--- Kutipan Sumber ---
Sekarang tidak ada lagi produk hortikultura yang terbuang. Selain dijual secara daring dan luring, BUMDes membantu mendistribusikan produk hortikultura itu ke sejumlah toko dan swalayan di Ende dan Maumere. Dua kabupaten ini siap menerima hasil produk pertanian dari petani Detusoko Barat melalui BUMDes Au Wula.
”Kami sedang jajaki penjualan produk hortikultura ke Labuan Bajo. Tentu mereka butuh, tetapi kondisi pandemi seperti sekarang, juga ada kendala. Keunggulan kami adalah menjamin mutu, memberi layanan terbaik dan berkesinambungan,” kata Nando.
Ia mengatakan, BUMDes ini memulai penjualan secara daring dengan produk hortikultura Maret 2020, saat pandemi Covid-19 mulai melanda Indonesia termasuk NTT. Justru pandemi Covid-19 dengan larangan tatap muka dan berkontak erat fisik, kesempatan berjualan secara online dimanfaatkan betul BUMDes Au Wula.
”Orang takut datang ke pasar menghindari korona, petani pun enggan menjual hasil produk mereka ke pasar, sementara hasil produk pertanian melimpah. BUMDes Au Wula memanfaatkan peluang ini, awalnya menjual hasil produk pertanian melalui Facebook, kemudian berkolaborasi dengan Keuskupan Agung Ende,” kata Nando.
Tetapi dalam perjalanannya, aktivitas BUMDes Au Wula ini mendapat tanggapan baik dari Kementerian Desa, Pembangunan Daerah Tertinggal, dan Transmigrasi. Pihak BUMDes Au Wula kemudian membuat situs Dapur Kita.Bumdesmart.id.
Awalnya hanya dikenal di Ende dan Sikka, 120 toko memanfaatkan BUMDesmart untuk mendatangkan hasil produk pertanian dan dijual di tempat usaha mereka. Sekarang situs ini sudah meluas dikenal di seluruh Indonesia.
”BUMDesmart ini kami yang rintis. Kita salah satu BUMDes terbaik 2020, untuk inovasi di tengah pandemi Covid-19,” kata suami Norma Sidameng ini.
Jumlah karyawan yang terlibat dalam BUMDes ini 14 orang. Selain melayani permintaan daring, juga luring. Lokasi pemasaran BUMDes Au Wula, selain di Ende juga telah dibuka cabang di Maumere, Sikka, sekitar 60 km dari Detusoko Barat.
Memperlancar barang-barang pesanan ke konsumen di Ende dan Maumere, BUMDes memberdayakan semua jasa ojek dan mobil pikap di desa dan desa-desa sekitar.
”Kami berdayakan ratusan tenaga ojek. Mereka antar sayur-sayuran ke Ende dan Maumere, baik di toko-toko, swalayan, dan rumah-rumah warga yang sudah menjadi pelanggan BUMDes,” katanya.
Pariwisata lokal
Selain memasarkan produk pertanian, BUMDes Au Wula merintis pengelolaan pariwisata dengan membenahi desanya dan menjual paket-paket wisata desa seperti rumah adat, Danau Kelimutu, tarian dan lagu daerah, serta kehidupan tradisional masyarakat desa secara keseluruhan.
---
● Deskripsi Latihan: Tuliskan kembali tanpa perubahan bagian kutipan tentang BUMDes Au Wula di atas, mulai dari "Tetapi dalam perjalanannya, aktivitas" sampai dengan "Norma Sidameng ini.".
--- Daftar yang Diberikan ---
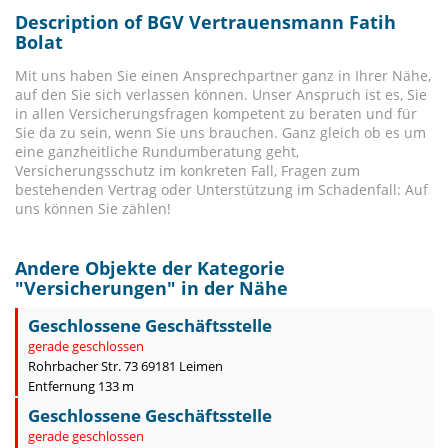
Description of BGV Vertrauensmann Fatih
Bolat
Mit uns haben Sie einen Ansprechpartner ganz in Ihrer Nähe,
auf den Sie sich verlassen können. Unser Anspruch ist es, Sie
in allen Versicherungsfragen kompetent zu beraten und für
Sie da zu sein, wenn Sie uns brauchen. Ganz gleich ob es um
eine ganzheitliche Rundumberatung geht,
Versicherungsschutz im konkreten Fall, Fragen zum
bestehenden Vertrag oder Unterstützung im Schadenfall: Auf
uns können Sie zählen!
Andere Objekte der Kategorie
"
Versicherungen
" in der Nähe
Geschlossene Geschäftsstelle
gerade geschlossen
Rohrbacher Str. 73 69181 Leimen
Entfernung 133 m
Geschlossene Geschäftsstelle
gerade geschlossen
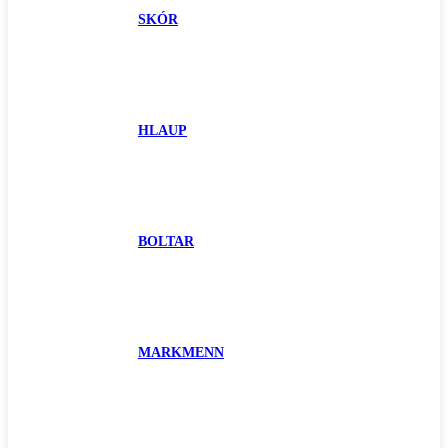
SKÓR
HLAUP
BOLTAR
MARKMENN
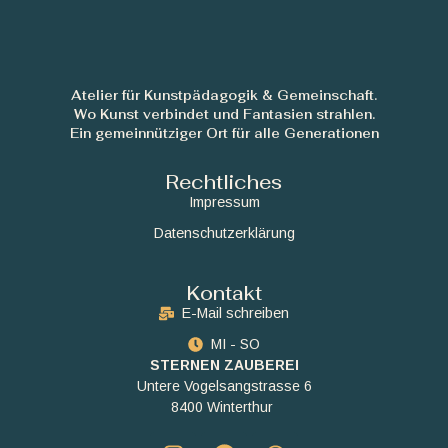
Atelier für Kunstpädagogik & Gemeinschaft.
Wo Kunst verbindet und Fantasien strahlen.
Ein gemeinnütziger Ort für alle Generationen
Rechtliches
Impressum
Datenschutzerklärung
Kontakt
E-Mail schreiben
MI - SO
STERNEN ZAUBEREI
Untere Vogelsangstrasse 6
8400 Winterthur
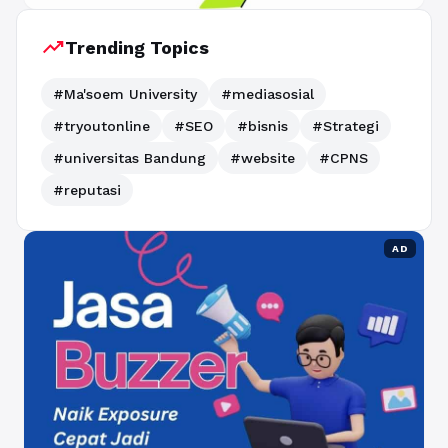
trending_up
Trending Topics
#Ma'soem University
#mediasosial
#tryoutonline
#SEO
#bisnis
#Strategi
#universitas Bandung
#website
#CPNS
#reputasi
AD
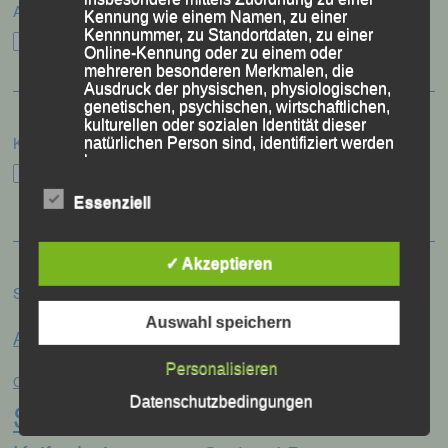
Archiv
Kennung wie einem Namen, zu einer
Kennnummer, zu Standortdaten, zu einer
Archiv
Online-Kennung oder zu einem oder
mehreren besonderen Merkmalen, die
Ausdruck der physischen, physiologischen,
genetischen, psychischen, wirtschaftlichen,
kulturellen oder sozialen Identität dieser
Kategorien
natürlichen Person sind, identifiziert werden
kann.
Kategorien
Essenziell
b) betroffene Person
✓ Akzeptieren
Betroffene Person ist jede identifizierte oder
identifizierbare natürliche Person, deren
Schlagwörter
personenbezogene Daten von dem für die
Anna Drexler
Auswahl speichern
Verarbeitung Verantwortlichen verarbeitet
Alex Sellner
Arnstorf
Anne Schregle
werden.
Eva
Personalisieren
Christina Wimmer
DJK Domlauf
Centa Hollweck
Datenschutzbedingungen
Schultz
c) Verarbeitung
Frank Schneider
Franz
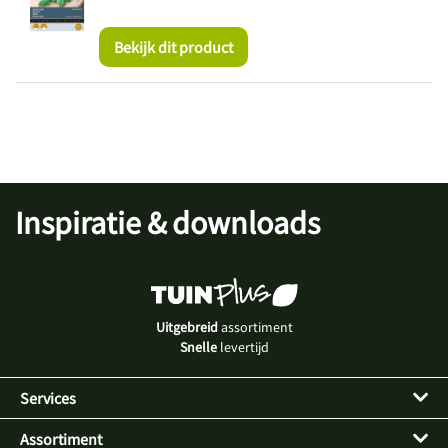
Bekijk dit product
Inspiratie & downloads
Uitgebreid
assortiment
Snelle
levertijd
Services
Assortiment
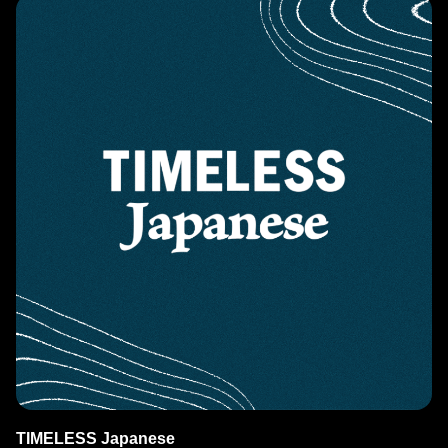
TIMELESS Japanese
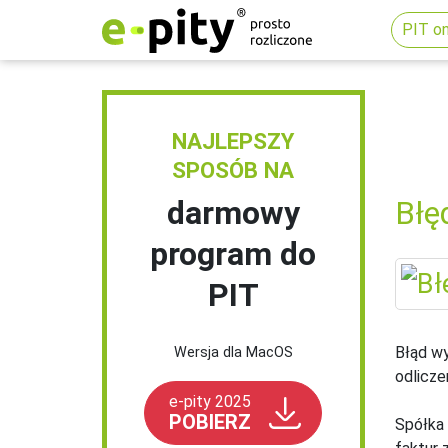
PIT on
NAJLEPSZY
SPOSÓB NA
darmowy
Błę
program do
PIT
Błąd wy
Wersja dla MacOS
odlicze
e-pity 2025
POBIERZ
Spółka 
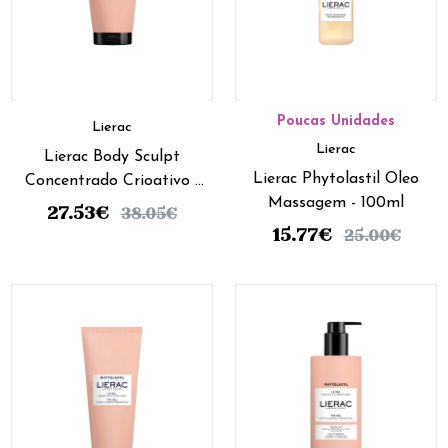
Poucas Unidades
Lierac
Lierac
Lierac Body Sculpt
Lierac Phytolastil Oleo
Concentrado Crioativo -
Massagem - 100ml
150ml
27.53
€
38.05
€
15.77
€
25.00
€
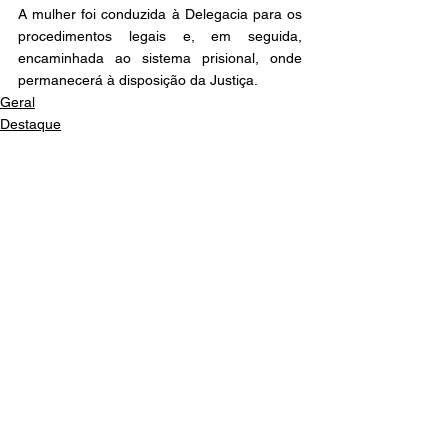
A mulher foi conduzida à Delegacia para os 
procedimentos legais e, em seguida, 
encaminhada ao sistema prisional, onde 
permanecerá à disposição da Justiça.
Geral
Destaque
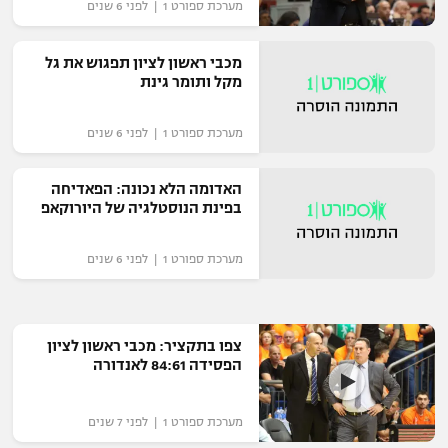
מערכת ספורט 1 | לפני 6 שנים
רשיון להקרנה פומבית לבית עסק
מכבי ראשון לציון תפגוש את גל
הצטרפות לחבילת הערוצים
מקל ותומר גינת
לוח דרושים – ג'ובנט
מערכת ספורט 1 | לפני 6 שנים
תגיות
האדומה הלא נכונה: הפאדיחה
בפינת הנוסטלגיה של היורוקאפ
המגזין
מערכת ספורט 1 | לפני 6 שנים
צפו בתקציר: מכבי ראשון לציון
הפסידה 84:61 לאנדורה
מערכת ספורט 1 | לפני 7 שנים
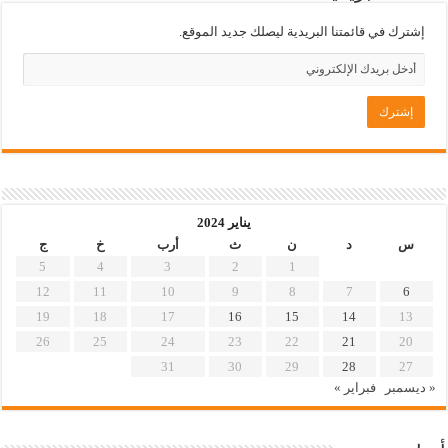
إشترك في قائمتنا البريدية ليصلك جديد الموقع.
يناير 2024
س
د
ن
ث
أرب
خ
ج
5
4
3
2
1
12
11
10
9
8
7
6
19
18
17
16
15
14
13
26
25
24
23
22
21
20
31
30
29
28
27
« ديسمبر
فبراير »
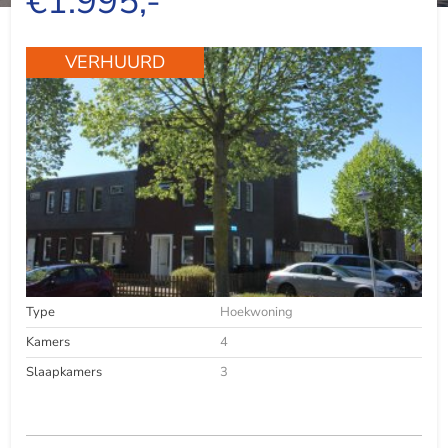
€1.995,-
VERHUURD
Type
Hoekwoning
Kamers
4
Slaapkamers
3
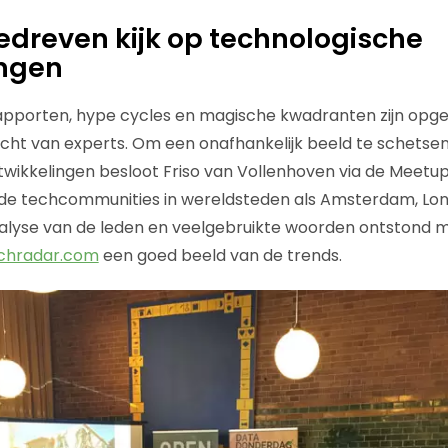
dreven kijk op technologische
ingen
pporten, hype cycles en magische kwadranten zijn opges
zicht van experts. Om een onafhankelijk beeld te schetse
wikkelingen besloot Friso van Vollenhoven via de Meetu
de techcommunities in wereldsteden als Amsterdam, Lond
nalyse van de leden en veelgebruikte woorden ontstond 
chradar.com
een goed beeld van de trends.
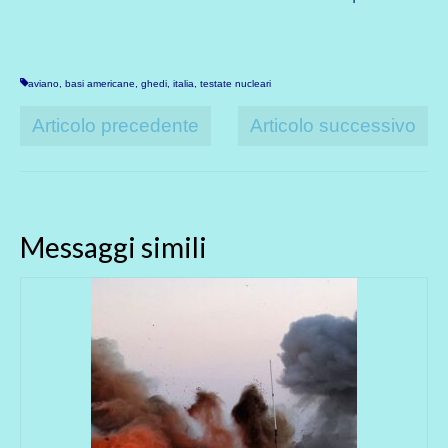
aviano
,
basi americane
,
ghedi
,
italia
,
testate nucleari
Articolo precedente
Articolo successivo
Messaggi simili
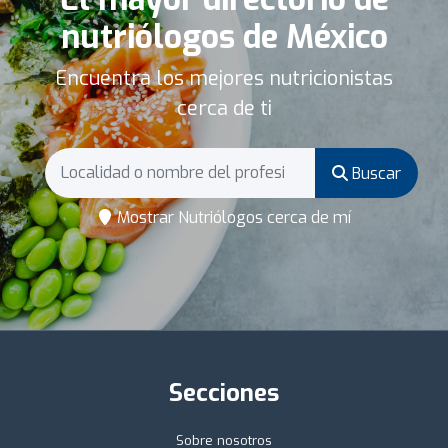
nutriólogos de México
Encuentra los mejores nutricionistas
cerca de ti
Buscar
Mostrar Nutriólogos cerca de mí
Secciones
Sobre nosotros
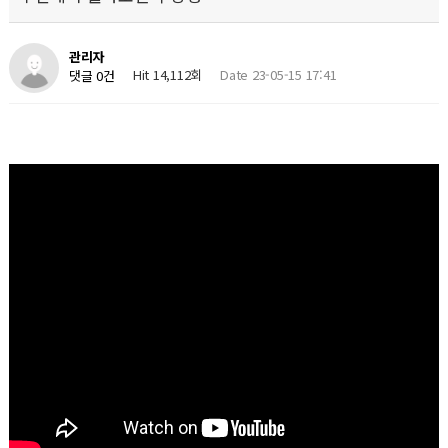
관리자
Hit 14,112회
Date 23-05-15 17:41
댓글 0건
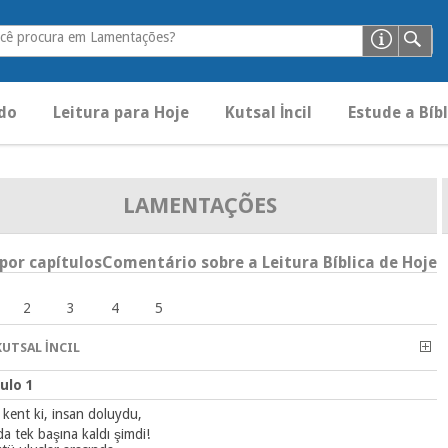
cê procura em Lamentações?
do
Leitura para Hoje
Kutsal İncil
Estude a Bíbl
LAMENTAÇÕES
 por capítulos
Comentário sobre a Leitura Bíblica de Hoje
2
3
4
5
UTSAL İNCIL
ulo 1
 kent ki, insan doluydu,
da tek başına kaldı şimdi!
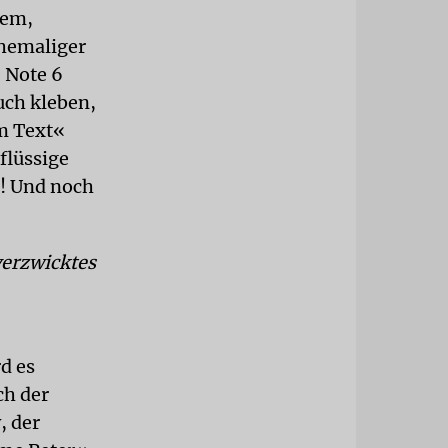
dem,
ehemaliger
e Note 6
uch kleben,
m Text«
flüssige
!! Und noch
verzwicktes
d es
ch der
, der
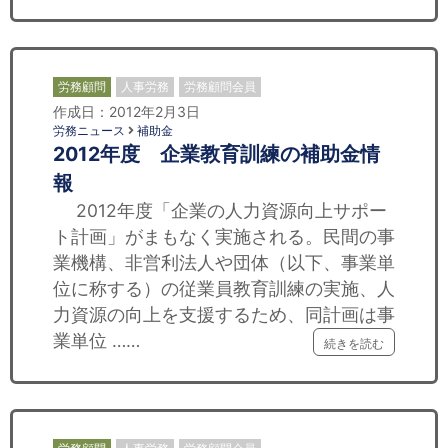
労務顧問
人事労務
労務顧問会員
作成日：2012年2月3日
労務ニュース
補助金
2012年度 企業教育訓練の補助金情
報
2012年度「企業の人力資源向上サポー
ト計画」がまもなく実施される。民間の事
業機構、非営利法人や団体（以下、事業単
位に称する）の従業員教育訓練の実施、人
力資源の向上を支援するため、同計画は事
業単位 ……
続きを読む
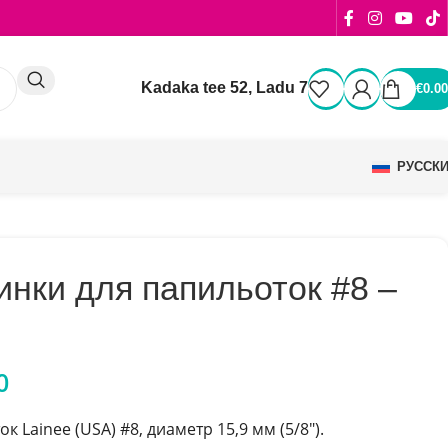
Kadaka tee 52, Ladu 7
€
0.00
РУССК
инки для папильоток #8 –
0
к Lainee (USA) #8,
диаметр 15,9 мм (5/8″).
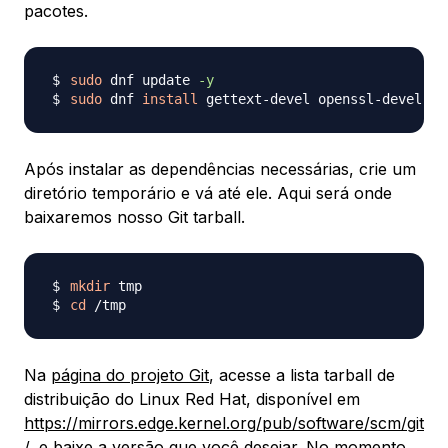
pacotes.
sudo
 dnf update 
-y
sudo
 dnf 
install
 gettext-devel openssl-devel pe
Após instalar as dependências necessárias, crie um
diretório temporário e vá até ele. Aqui será onde
baixaremos nosso Git tarball.
mkdir
cd
Na
página do projeto Git
, acesse a lista tarball de
distribuição do Linux Red Hat, disponível em
https://mirrors.edge.kernel.org/pub/software/scm/git
/
, e baixe a versão que você desejar. No momento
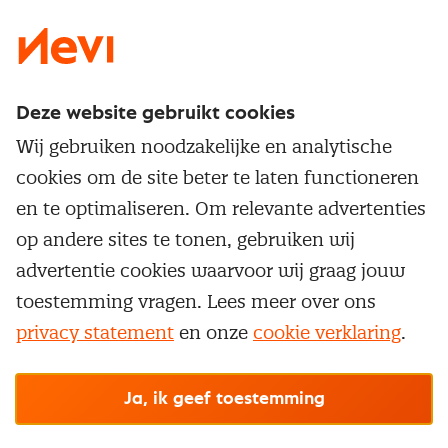
Deze website gebruikt cookies
Direct naar
Wij gebruiken noodzakelijke en analytische
Service & contact
cookies om de site beter te laten functioneren
Populaire thema's
Over inkoop
en te optimaliseren. Om relevante advertenties
Aanbesteden
Opleidingen en trainingen
op andere sites te tonen, gebruiken wij
Netwerk en communities
Contractmanagement
advertentie cookies waarvoor wij graag jouw
Trainingen
Aanmelden nieuwsbrief
Kostenmanagement
toestemming vragen. Lees meer over ons
Opleidingen
Word lid van Nevi
privacy statement
en onze
cookie verklaring
.
Onderhandelen
Cookievoorkeuren beheren
Onze
algemene
Maatwerk
Nevi PMI®
voorwaarden, cookie- en privacyverklaring
zijn
van toepassing.
Supply management
Examens
Inkoop vacatures
© Nevi.nl
Ja, ik geef toestemming
Vrijstellingen
Opzeggen lidmaatschap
---
● Jawaban Tugas:
Tetapi dalam perjalanannya, aktivitas BUMDes Au Wula ini mendapat tanggapan baik dari Kementerian Desa, Pembangunan Daerah Tertinggal, dan Transmigrasi. Pihak BUMDes Au Wula kemudian membuat situs Dapur Kita.Bumdesmart.id.
Awalnya hanya dikenal di Ende dan Sikka, 120 toko memanfaatkan BUMDesmart untuk mendatangkan hasil produk pertanian dan dijual di tempat usaha mereka. Sekarang situs ini sudah meluas dikenal di seluruh Indonesia.
”BUMDesmart ini kami yang rintis. Kita salah satu BUMDes terbaik 2020, untuk inovasi di tengah pandemi Covid-19,” kata suami Norma Sidameng ini.